START Source information
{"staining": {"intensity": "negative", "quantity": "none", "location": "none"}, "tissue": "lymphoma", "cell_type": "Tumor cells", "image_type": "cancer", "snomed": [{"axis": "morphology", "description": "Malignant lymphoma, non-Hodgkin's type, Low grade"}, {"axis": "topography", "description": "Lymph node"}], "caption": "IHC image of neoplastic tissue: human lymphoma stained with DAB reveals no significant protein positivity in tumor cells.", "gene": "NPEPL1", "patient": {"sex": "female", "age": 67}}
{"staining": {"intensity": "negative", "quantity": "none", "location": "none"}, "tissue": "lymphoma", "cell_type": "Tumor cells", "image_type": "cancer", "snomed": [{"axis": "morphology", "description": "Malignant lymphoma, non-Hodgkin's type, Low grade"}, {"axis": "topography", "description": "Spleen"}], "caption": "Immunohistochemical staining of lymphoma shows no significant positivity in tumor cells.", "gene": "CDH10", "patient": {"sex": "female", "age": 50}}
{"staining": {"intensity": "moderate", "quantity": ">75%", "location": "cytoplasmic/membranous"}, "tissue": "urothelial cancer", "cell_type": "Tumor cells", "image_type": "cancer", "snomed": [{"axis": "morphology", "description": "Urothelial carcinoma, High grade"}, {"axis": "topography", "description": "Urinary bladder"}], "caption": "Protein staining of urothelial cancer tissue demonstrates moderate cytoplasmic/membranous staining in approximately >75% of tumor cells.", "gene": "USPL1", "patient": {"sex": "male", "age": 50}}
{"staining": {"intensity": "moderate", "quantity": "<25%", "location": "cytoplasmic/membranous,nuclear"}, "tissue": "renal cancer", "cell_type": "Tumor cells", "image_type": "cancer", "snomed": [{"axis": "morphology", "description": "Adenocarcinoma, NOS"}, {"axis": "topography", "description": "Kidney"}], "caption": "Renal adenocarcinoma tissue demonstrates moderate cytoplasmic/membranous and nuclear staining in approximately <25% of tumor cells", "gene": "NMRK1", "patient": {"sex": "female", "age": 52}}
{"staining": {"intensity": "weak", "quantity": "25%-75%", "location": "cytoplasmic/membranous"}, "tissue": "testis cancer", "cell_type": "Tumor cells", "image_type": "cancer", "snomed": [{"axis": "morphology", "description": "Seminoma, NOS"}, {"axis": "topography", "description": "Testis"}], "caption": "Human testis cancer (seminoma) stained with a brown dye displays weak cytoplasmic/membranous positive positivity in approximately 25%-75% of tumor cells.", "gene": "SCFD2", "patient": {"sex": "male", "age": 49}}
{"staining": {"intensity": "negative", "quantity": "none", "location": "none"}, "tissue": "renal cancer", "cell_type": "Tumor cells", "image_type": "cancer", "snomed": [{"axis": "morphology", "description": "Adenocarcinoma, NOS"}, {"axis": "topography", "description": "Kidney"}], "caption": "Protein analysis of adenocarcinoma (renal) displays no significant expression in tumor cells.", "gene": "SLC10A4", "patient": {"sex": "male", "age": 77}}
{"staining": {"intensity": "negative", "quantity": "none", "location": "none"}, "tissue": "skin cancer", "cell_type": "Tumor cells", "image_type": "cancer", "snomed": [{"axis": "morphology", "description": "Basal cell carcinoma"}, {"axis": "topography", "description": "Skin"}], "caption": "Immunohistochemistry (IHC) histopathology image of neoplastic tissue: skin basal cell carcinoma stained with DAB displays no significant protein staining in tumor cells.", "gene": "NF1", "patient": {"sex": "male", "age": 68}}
END Source information
### Exercise prompt
Copy every line above exactly.

### Reply
{"staining": {"intensity": "negative", "quantity": "none", "location": "none"}, "tissue": "lymphoma", "cell_type": "Tumor cells", "image_type": "cancer", "snomed": [{"axis": "morphology", "description": "Malignant lymphoma, non-Hodgkin's type, Low grade"}, {"axis": "topography", "description": "Lymph node"}], "caption": "IHC image of neoplastic tissue: human lymphoma stained with DAB reveals no significant protein positivity in tumor cells.", "gene": "NPEPL1", "patient": {"sex": "female", "age": 67}}
{"staining": {"intensity": "negative", "quantity": "none", "location": "none"}, "tissue": "lymphoma", "cell_type": "Tumor cells", "image_type": "cancer", "snomed": [{"axis": "morphology", "description": "Malignant lymphoma, non-Hodgkin's type, Low grade"}, {"axis": "topography", "description": "Spleen"}], "caption": "Immunohistochemical staining of lymphoma shows no significant positivity in tumor cells.", "gene": "CDH10", "patient": {"sex": "female", "age": 50}}
{"staining": {"intensity": "moderate", "quantity": ">75%", "location": "cytoplasmic/membranous"}, "tissue": "urothelial cancer", "cell_type": "Tumor cells", "image_type": "cancer", "snomed": [{"axis": "morphology", "description": "Urothelial carcinoma, High grade"}, {"axis": "topography", "description": "Urinary bladder"}], "caption": "Protein staining of urothelial cancer tissue demonstrates moderate cytoplasmic/membranous staining in approximately >75% of tumor cells.", "gene": "USPL1", "patient": {"sex": "male", "age": 50}}
{"staining": {"intensity": "moderate", "quantity": "<25%", "location": "cytoplasmic/membranous,nuclear"}, "tissue": "renal cancer", "cell_type": "Tumor cells", "image_type": "cancer", "snomed": [{"axis": "morphology", "description": "Adenocarcinoma, NOS"}, {"axis": "topography", "description": "Kidney"}], "caption": "Renal adenocarcinoma tissue demonstrates moderate cytoplasmic/membranous and nuclear staining in approximately <25% of tumor cells", "gene": "NMRK1", "patient": {"sex": "female", "age": 52}}
{"staining": {"intensity": "weak", "quantity": "25%-75%", "location": "cytoplasmic/membranous"}, "tissue": "testis cancer", "cell_type": "Tumor cells", "image_type": "cancer", "snomed": [{"axis": "morphology", "description": "Seminoma, NOS"}, {"axis": "topography", "description": "Testis"}], "caption": "Human testis cancer (seminoma) stained with a brown dye displays weak cytoplasmic/membranous positive positivity in approximately 25%-75% of tumor cells.", "gene": "SCFD2", "patient": {"sex": "male", "age": 49}}
{"staining": {"intensity": "negative", "quantity": "none", "location": "none"}, "tissue": "renal cancer", "cell_type": "Tumor cells", "image_type": "cancer", "snomed": [{"axis": "morphology", "description": "Adenocarcinoma, NOS"}, {"axis": "topography", "description": "Kidney"}], "caption": "Protein analysis of adenocarcinoma (renal) displays no significant expression in tumor cells.", "gene": "SLC10A4", "patient": {"sex": "male", "age": 77}}
{"staining": {"intensity": "negative", "quantity": "none", "location": "none"}, "tissue": "skin cancer", "cell_type": "Tumor cells", "image_type": "cancer", "snomed": [{"axis": "morphology", "description": "Basal cell carcinoma"}, {"axis": "topography", "description": "Skin"}], "caption": "Immunohistochemistry (IHC) histopathology image of neoplastic tissue: skin basal cell carcinoma stained with DAB displays no significant protein staining in tumor cells.", "gene": "NF1", "patient": {"sex": "male", "age": 68}}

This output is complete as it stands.